= Task objective =
Rewrite the data, from its first line through the line containing "genus: Fernandoa" (both included), as a Markdown table with the columns Row and Line. Number each row and omit blank lines.

= Dataset =
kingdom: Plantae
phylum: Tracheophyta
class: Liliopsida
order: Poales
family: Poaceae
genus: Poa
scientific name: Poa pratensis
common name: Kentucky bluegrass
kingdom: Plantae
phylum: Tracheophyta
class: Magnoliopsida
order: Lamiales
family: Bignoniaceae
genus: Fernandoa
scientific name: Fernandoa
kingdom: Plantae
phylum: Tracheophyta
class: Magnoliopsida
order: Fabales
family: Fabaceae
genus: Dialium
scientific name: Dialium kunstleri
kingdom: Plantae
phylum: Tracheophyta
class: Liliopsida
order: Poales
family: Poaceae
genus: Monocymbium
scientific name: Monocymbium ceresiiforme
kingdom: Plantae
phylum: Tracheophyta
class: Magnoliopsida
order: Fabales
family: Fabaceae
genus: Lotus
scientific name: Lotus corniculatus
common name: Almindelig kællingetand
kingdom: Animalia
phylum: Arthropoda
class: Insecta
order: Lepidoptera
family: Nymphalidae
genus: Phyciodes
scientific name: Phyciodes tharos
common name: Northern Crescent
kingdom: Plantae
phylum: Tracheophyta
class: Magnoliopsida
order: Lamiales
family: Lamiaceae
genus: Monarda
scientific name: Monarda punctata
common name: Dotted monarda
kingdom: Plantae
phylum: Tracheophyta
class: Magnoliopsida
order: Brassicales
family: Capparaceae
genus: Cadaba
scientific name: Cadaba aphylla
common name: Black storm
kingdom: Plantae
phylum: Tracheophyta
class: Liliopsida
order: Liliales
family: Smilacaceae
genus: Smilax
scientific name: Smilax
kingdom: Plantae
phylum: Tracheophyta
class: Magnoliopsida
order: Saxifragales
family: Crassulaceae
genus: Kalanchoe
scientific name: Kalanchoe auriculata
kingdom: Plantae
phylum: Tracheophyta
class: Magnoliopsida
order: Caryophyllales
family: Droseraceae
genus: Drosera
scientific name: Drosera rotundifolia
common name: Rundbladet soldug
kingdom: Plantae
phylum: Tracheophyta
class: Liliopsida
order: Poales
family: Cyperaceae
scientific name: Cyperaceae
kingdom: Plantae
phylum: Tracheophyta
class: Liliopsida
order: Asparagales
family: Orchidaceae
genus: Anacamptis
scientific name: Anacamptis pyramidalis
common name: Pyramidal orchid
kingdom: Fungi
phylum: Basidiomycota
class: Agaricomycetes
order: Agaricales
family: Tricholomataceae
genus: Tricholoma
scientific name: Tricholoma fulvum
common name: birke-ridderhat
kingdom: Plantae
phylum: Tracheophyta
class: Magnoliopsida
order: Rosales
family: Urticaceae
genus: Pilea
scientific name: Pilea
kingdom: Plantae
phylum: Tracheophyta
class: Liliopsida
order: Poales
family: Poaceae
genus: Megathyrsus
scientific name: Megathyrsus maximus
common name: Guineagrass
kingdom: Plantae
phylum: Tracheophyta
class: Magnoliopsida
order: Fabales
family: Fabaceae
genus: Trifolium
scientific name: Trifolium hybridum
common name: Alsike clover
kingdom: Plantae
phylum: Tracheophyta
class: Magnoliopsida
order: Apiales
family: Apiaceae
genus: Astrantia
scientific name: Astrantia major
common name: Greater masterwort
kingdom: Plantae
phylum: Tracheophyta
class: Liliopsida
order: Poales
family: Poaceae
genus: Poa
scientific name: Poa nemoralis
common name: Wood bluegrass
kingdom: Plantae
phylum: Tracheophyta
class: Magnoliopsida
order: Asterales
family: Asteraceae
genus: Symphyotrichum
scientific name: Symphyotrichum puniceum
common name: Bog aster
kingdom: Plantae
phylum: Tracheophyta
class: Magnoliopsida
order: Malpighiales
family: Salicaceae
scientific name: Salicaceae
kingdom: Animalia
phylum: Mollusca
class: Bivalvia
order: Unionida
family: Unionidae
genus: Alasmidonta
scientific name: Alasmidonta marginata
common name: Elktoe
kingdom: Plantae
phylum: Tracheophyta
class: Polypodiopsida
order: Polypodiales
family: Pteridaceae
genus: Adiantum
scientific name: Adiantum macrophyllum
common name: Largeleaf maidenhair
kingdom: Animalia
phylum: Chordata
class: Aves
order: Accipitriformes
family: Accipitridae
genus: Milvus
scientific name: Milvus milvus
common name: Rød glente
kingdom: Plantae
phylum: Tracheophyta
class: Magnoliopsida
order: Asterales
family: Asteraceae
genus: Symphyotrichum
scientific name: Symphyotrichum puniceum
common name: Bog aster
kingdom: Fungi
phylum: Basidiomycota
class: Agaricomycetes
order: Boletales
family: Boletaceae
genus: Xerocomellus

= Correct answer =
| Row | Line |
|---|---|
| 1 | kingdom: Plantae |
| 2 | phylum: Tracheophyta |
| 3 | class: Liliopsida |
| 4 | order: Poales |
| 5 | family: Poaceae |
| 6 | genus: Poa |
| 7 | scientific name: Poa pratensis |
| 8 | common name: Kentucky bluegrass |
| 9 | kingdom: Plantae |
| 10 | phylum: Tracheophyta |
| 11 | class: Magnoliopsida |
| 12 | order: Lamiales |
| 13 | family: Bignoniaceae |
| 14 | genus: Fernandoa |